Für Schulz muss der Kabelanschluss wie jedes andere spezifische Merkmal einer Wohnung betrachten werden, etwa eine bestimmte Art der Heizung oder eine Tiefgarage. Bei solchen Infrastruktureinrichtungen sei es akzeptabel, dass die Wahlfreiheit der Mieter eingeschränkt werde. “Die aktuelle Regelung kann deshalb so belassen werden, wie sie derzeit ist. Die Regelwerke der EU lassen dafür ausreichend Spielraum”, so der Professor für Medienrecht. Es bestehe also gar kein Handlungsdruck.
Kommission will mehr Wettbewerb
Und wie sieht es mit dem Wettbewerb aus?
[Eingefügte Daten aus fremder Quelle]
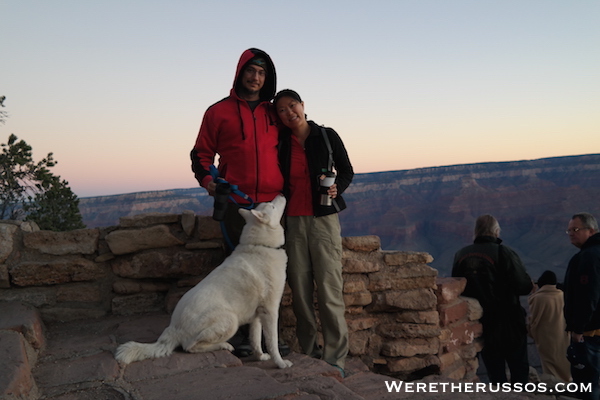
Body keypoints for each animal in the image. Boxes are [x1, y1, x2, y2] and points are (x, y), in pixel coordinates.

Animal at [115, 195, 292, 368]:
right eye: (272, 206)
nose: (282, 194)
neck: (262, 245)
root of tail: (173, 328)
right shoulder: (270, 311)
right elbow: (272, 342)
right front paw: (280, 363)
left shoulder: (257, 316)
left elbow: (256, 341)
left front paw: (260, 357)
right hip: (230, 319)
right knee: (190, 346)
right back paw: (224, 345)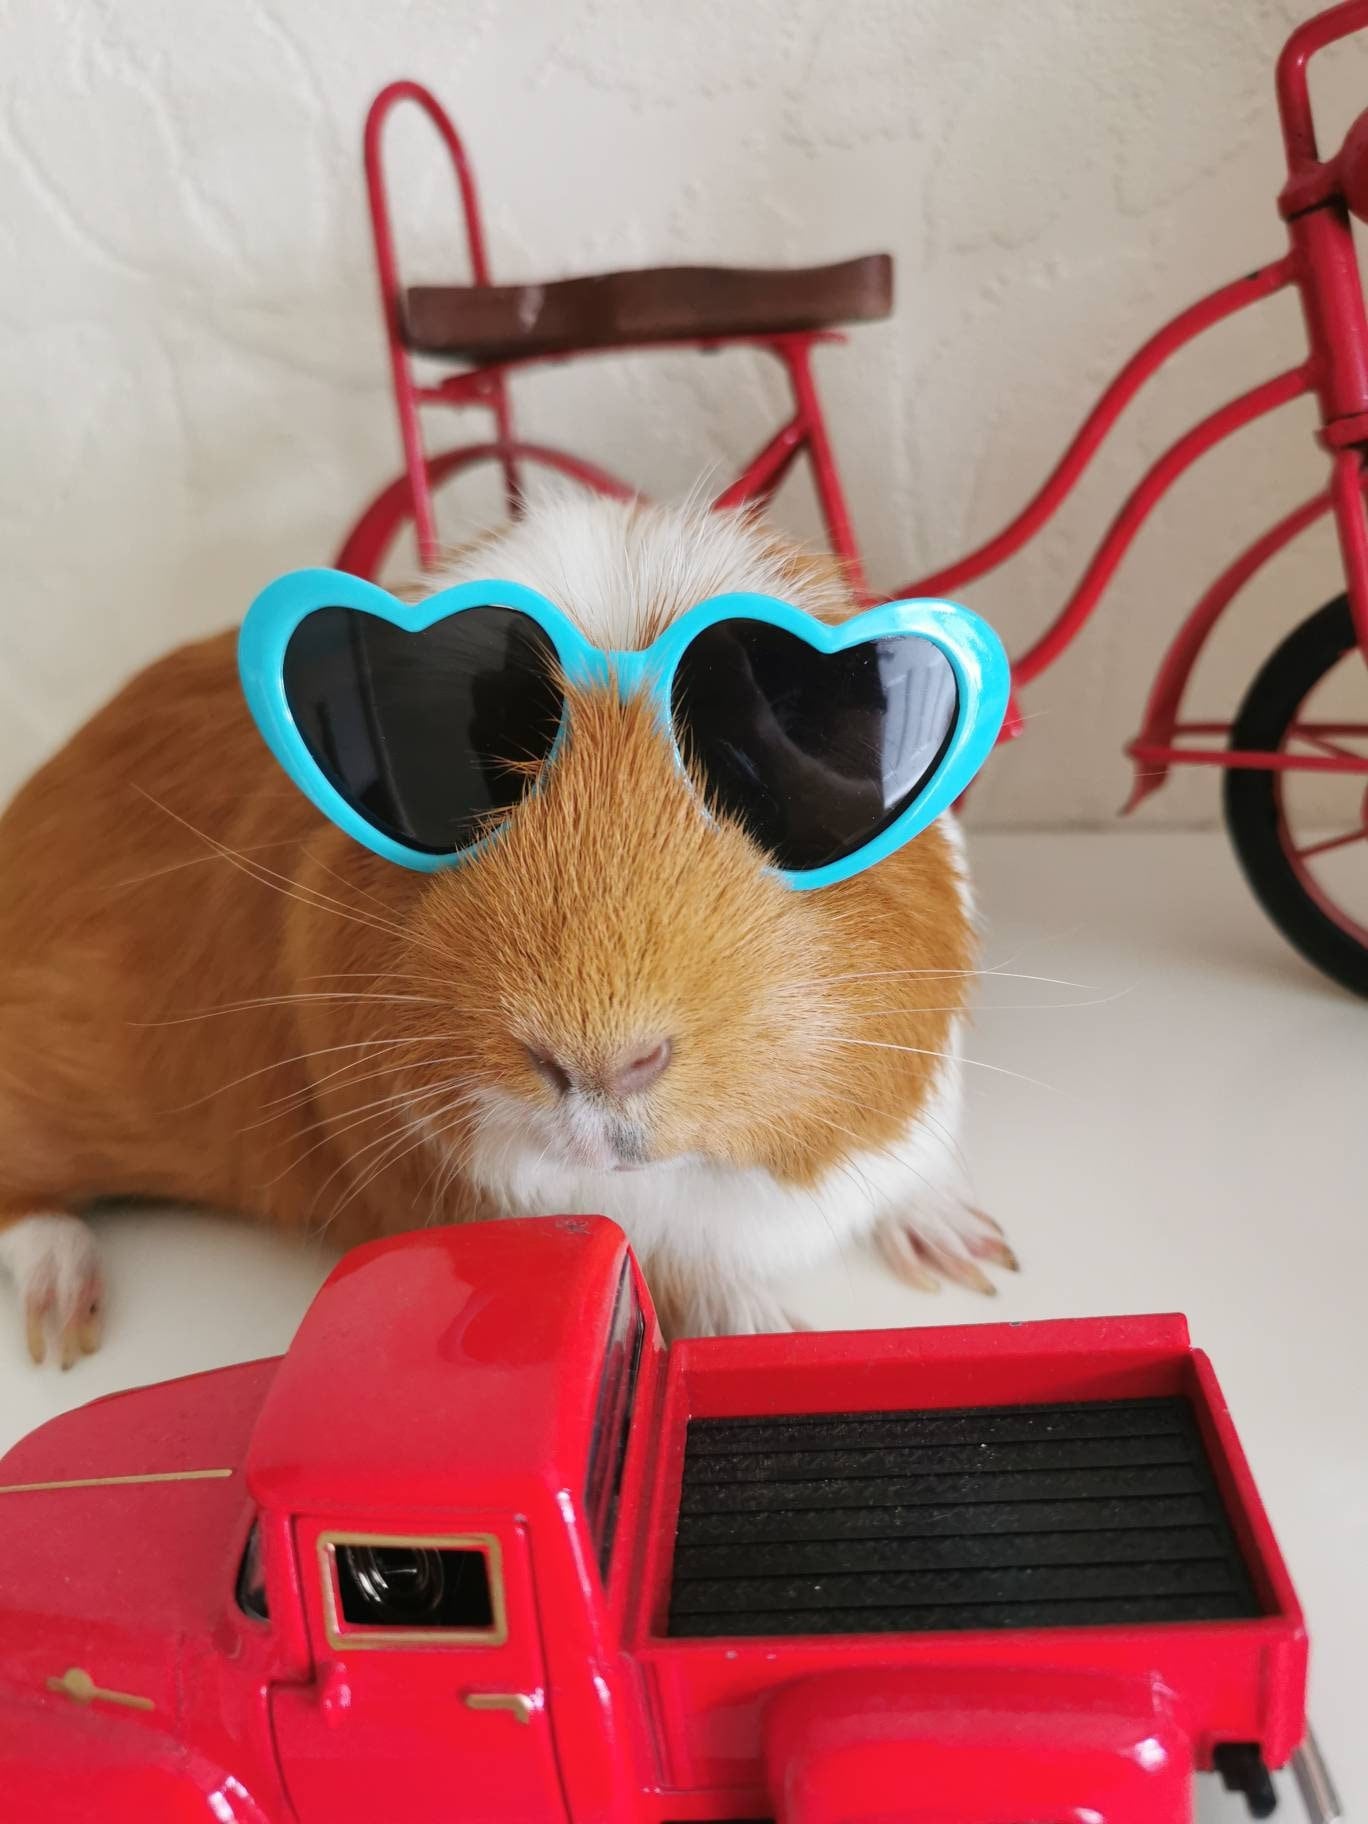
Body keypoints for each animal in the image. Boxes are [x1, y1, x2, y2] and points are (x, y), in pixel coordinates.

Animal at [0, 494, 1014, 1367]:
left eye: (762, 779)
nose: (598, 1063)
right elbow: (689, 1276)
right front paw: (774, 1333)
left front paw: (980, 1258)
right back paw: (64, 1322)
Die Monopolkommission vertritt seit Jahren die Position, dass das Nebenkosten-Privileg wie eine Eintritts-Hürde in den Telekommunikationsmarkt wirkt und damit mehr Konkurrenz somit letztlich günstigere Preise verhindert. Allerdings ist für Branchenkenner klar, dass nicht Newcomer, sondern zuallererst die Ex-Monopolist Telekom von einer Streichung des Privilegs profitieren würde. Mutmaßlich würde der Bonner Konzern in Mietshäusern massiv in die Vermarktung von Einzelverträgen für TV via Internet einsteigen.
Stephan Korehnke, Regulierungs-Chef bei Vodafone Deutschland, betont unterdessen: “Die Umlagefähigkeit belebt den Wettbewerb.” Schließlich könnten alle Infrastrukturbetreiber TV-Angebote offerieren, die über die Umlage abgerechnet werden. “Vermieter entscheiden frei, mit welcher Technologie ihre Mieter versorgt werden sollen”, sagte Korehnke dem RedaktionsNetzwerk Deutschland. Für die Anbieter sei das Ansporn, die Zugangstechnologien für TV stetig zu verbessern.